Always a contender to win at Indy, 2020 was Rossi and the team’s worse performance yet. Up until Lap 125, Rossi’s No. 27 NAPA Auto Parts Honda was an absolute rocket, running towards the front pack and looked like it was going to be another strong Indy 500 outing.
When a group of cars pitted under yellow, Rossi tapped Takuma Sato coming out of pit lane. Though both cars were fine, Rossi was assessed a penalty and had to move to the back of the field. Minutes after the green flag, Rossi crashed out on lap 144, losing control in Turn 2 and plastering the wall with his #27 NAPA Honda.
Of the five Andretti Dallara-Hondas that started in the top 10, none came close to winning the race that day.
And what really rubbed salt in the wounds was the 2020 season finale in St. Petersburg. Rossi led a race-high 61 laps before again plastering his #27 Honda on the concrete wall exiting Turn 2 and finishing 21st.
“One should have won, whether me or Colton or James, and we all threw it away in one way or another,” said Rossi, who went winless for the first time in his five IndyCar seasons and finished ninth in the points standings.
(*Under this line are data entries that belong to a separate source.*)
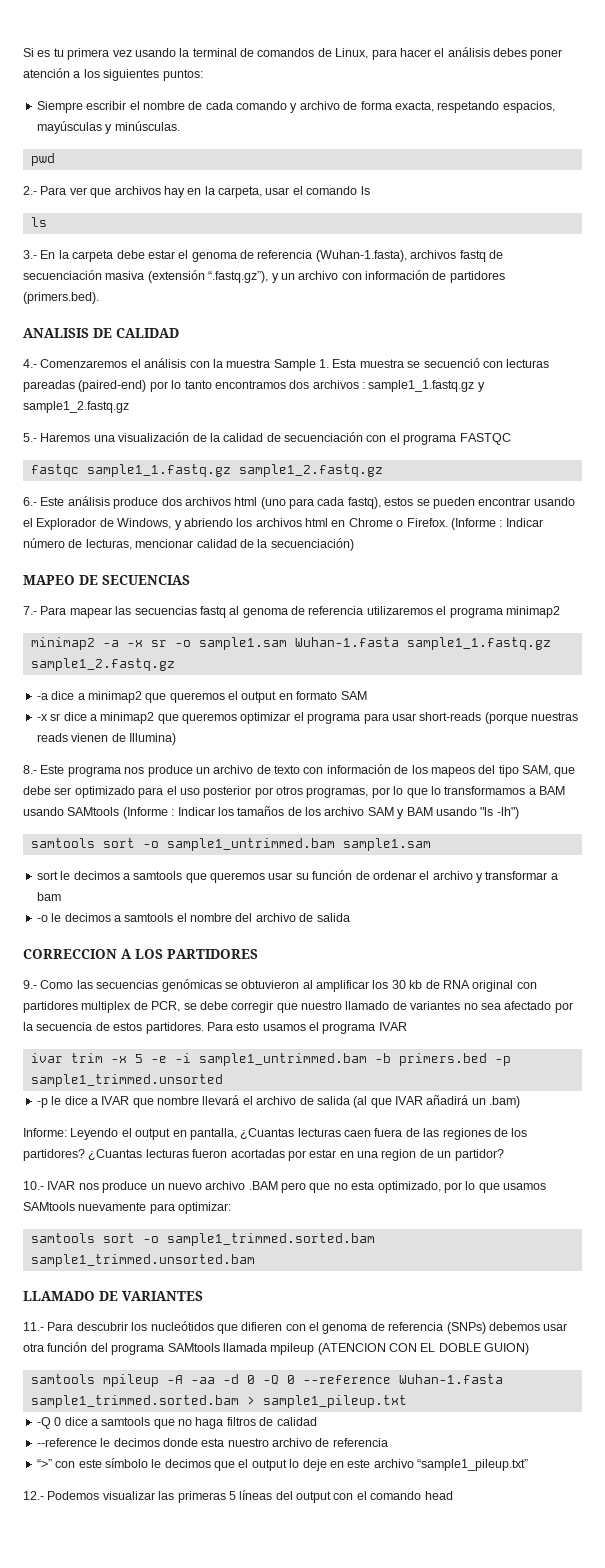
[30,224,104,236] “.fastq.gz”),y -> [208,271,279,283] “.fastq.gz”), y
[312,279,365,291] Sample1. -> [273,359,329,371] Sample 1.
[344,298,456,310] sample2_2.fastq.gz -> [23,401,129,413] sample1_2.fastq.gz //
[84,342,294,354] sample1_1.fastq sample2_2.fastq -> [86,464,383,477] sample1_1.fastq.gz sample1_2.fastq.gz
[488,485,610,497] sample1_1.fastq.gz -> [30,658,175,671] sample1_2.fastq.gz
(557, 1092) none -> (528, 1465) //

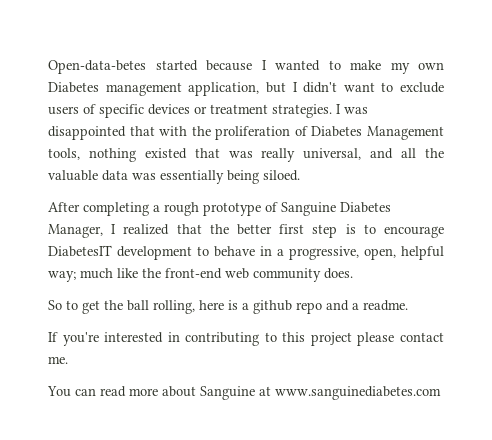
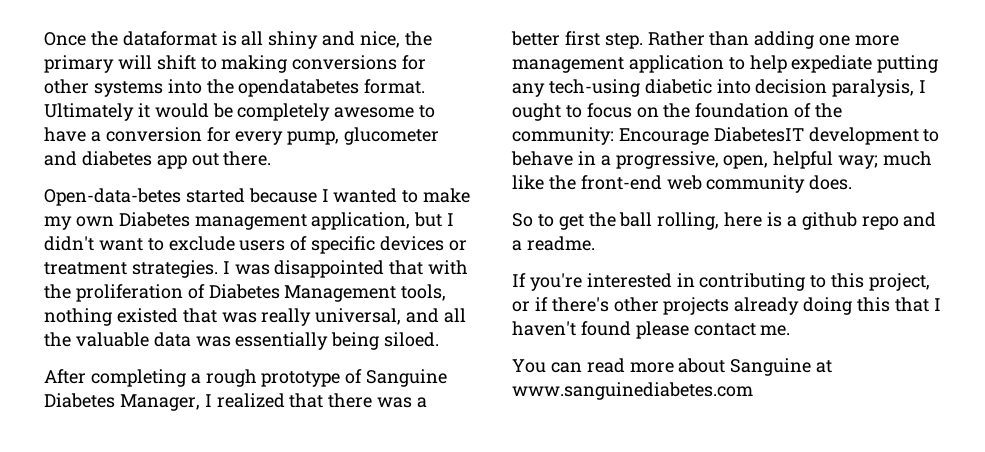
(48, 67) none -> [44,31,432,49] [44,55,427,73] [44,79,426,97] [44,103,436,121] [44,127,440,145] [44,151,272,169] Once the dataformat is all shiny and nice, the primary will shift to making conversions for other systems into the opendatabetes format. Ultimately it would be completely awesome to have a conversion for every pump, glucometer and diabetes app out there. //
[209,224,444,238] the better first step is to encourage -> [328,393,428,408] [511,31,900,49] [512,55,939,73] [512,79,927,97] [512,103,843,121] [512,127,709,145] there was a better first step. Rather than adding one more management application to help expediate putting any tech-using diabetic into decision paralysis, I ought to focus on the foundation of the community: Encourage
[310,332,352,346] project -> [869,273,931,291] [512,297,941,315] [512,321,631,336] project, or if there's other projects already doing this that I haven't found

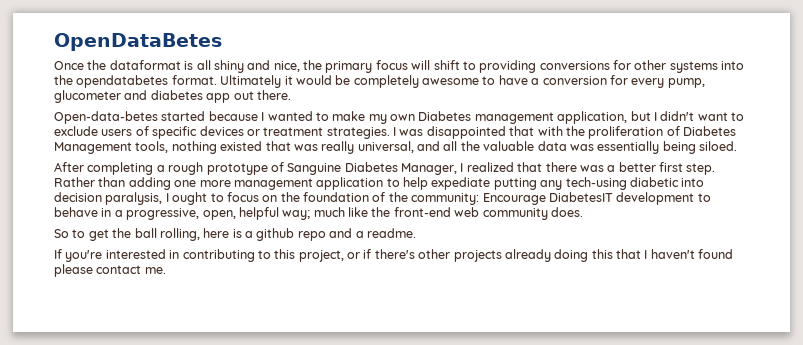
(44, 39) none -> [54,33,222,51] OpenDataBetes //
(114, 64) none -> [375,60,408,70] focus
[221,55,288,73] making -> [479,60,537,73] providing
[512,358,833,376] [512,382,753,400] // You can read more about Sanguine at www.sanguinediabetes.com -> (166, 270) none

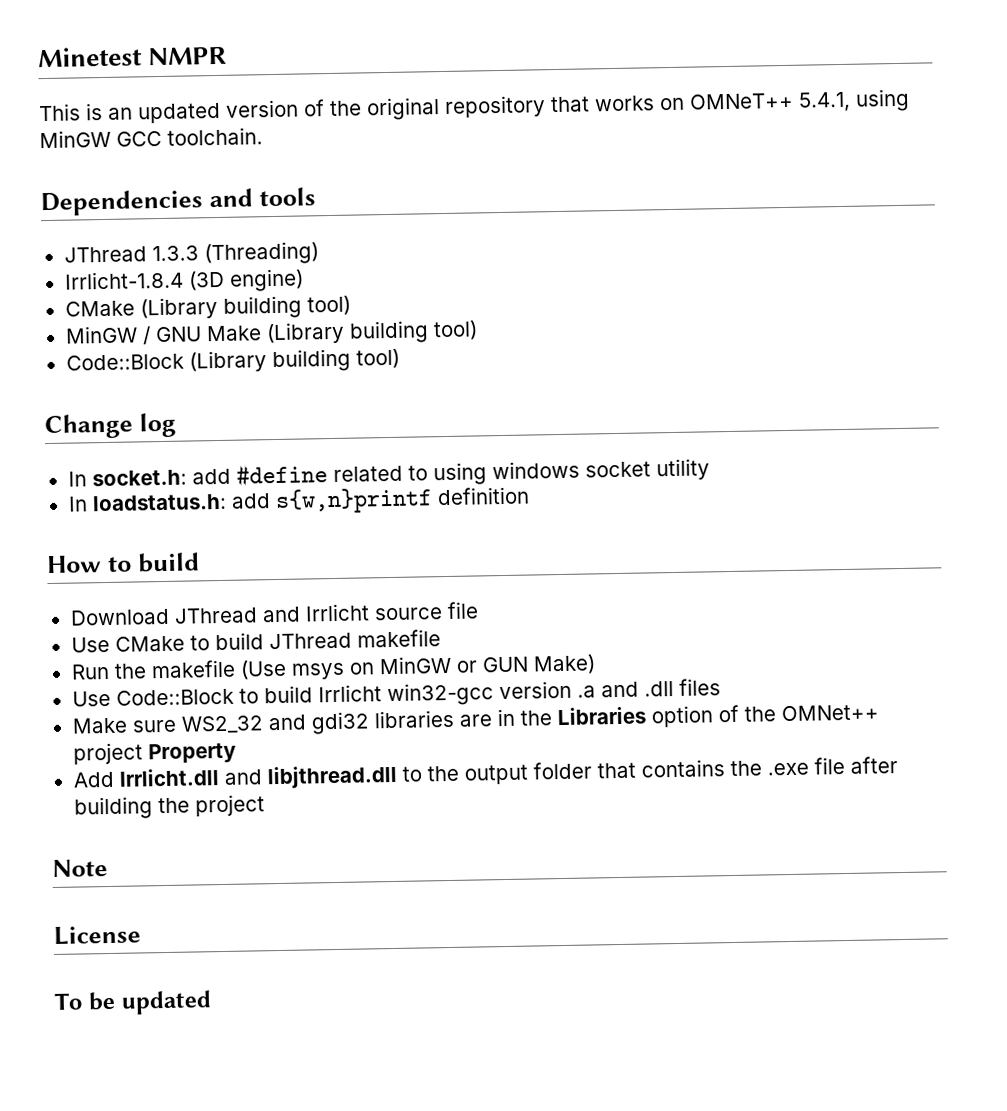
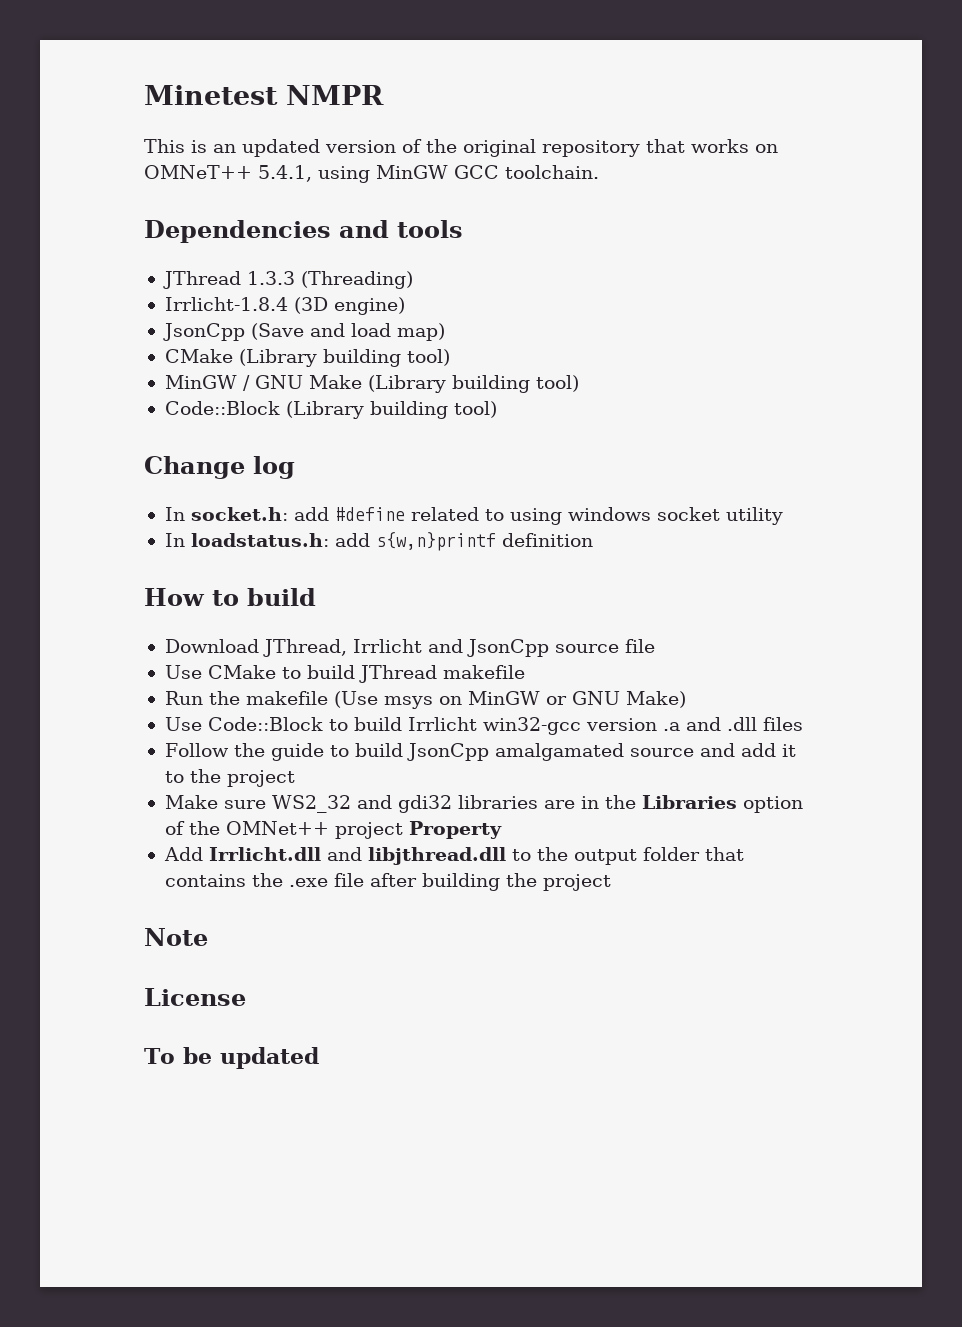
(304, 280) none -> [162,323,445,341] // JsonCpp (Save and load map)
[173,603,370,624] JThread and Irrlicht -> [262,639,549,657] JThread, Irrlicht and JsonCpp
[481,656,529,673] GUN -> [571,691,620,705] GNU
(721, 687) none -> [164,743,796,761] [164,769,295,787] // Follow the guide to build JsonCpp amalgamated source and add it to the project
“We just all were honest with each other, and we discussed things that were good and not good, and we took 2020 as an opportunity to learn from our mistakes,” Rossi said. “I think there’s so many positives we can take out of it, and the end of the year went really well for us for the most part, minus St. Pete, which is on me.
“I think we’re operating at a really high level right now, and I’m excited to get on track (for the season opener) in Barber.”
“I think the biggest thing that hurt us was really the reduced track time,” he said. “(In) 2018-2019, we were never great on Fridays, and we would do a lot of work Friday night and come back Saturday for final practice and be there and qualify up front and the rest was kind of history.
“When you have that many cars, and it’s such a condensed one-hour practice with a two-hour break, you can’t use the advantage of all those cars. You don’t have enough people and time to go through that amount of information and make educated decisions. The other thing is when COVID happens, all the wind tunnel, the shaker rig, the simulator time, it all disappeared. We didn’t have any tools available to us to figure out what our problems were and solve them. We had to do it all on track. I think that’s a lot of what you saw the first 70 percent of last year.
“The one big thing that we wanted to accomplish in preseason testing this year was making sure that our offline simulation was correlating to the on-track stuff, and we did a lot of really cool things this winter. Honda and HPD have played a pretty big role in that, and we’ve progressed forward quite a lot.”
Coming off a win in the Rolex 24 at Daytona, Rossi is on a high and feeling very positive about 2021.
“It’s nice to start the season out with a win,” he said. “ I think that I’m driving well right now. I think everything is kind of coming naturally at this point.
“We’ve just got to keep it up. It’s one thing to have an event go well, but to win the IndyCar championship, you’ve got to be pretty much perfect for nine months. We’re starting that journey now, and I can’t wait. I’m more motivated than you can believe. I have a lot of points to prove.”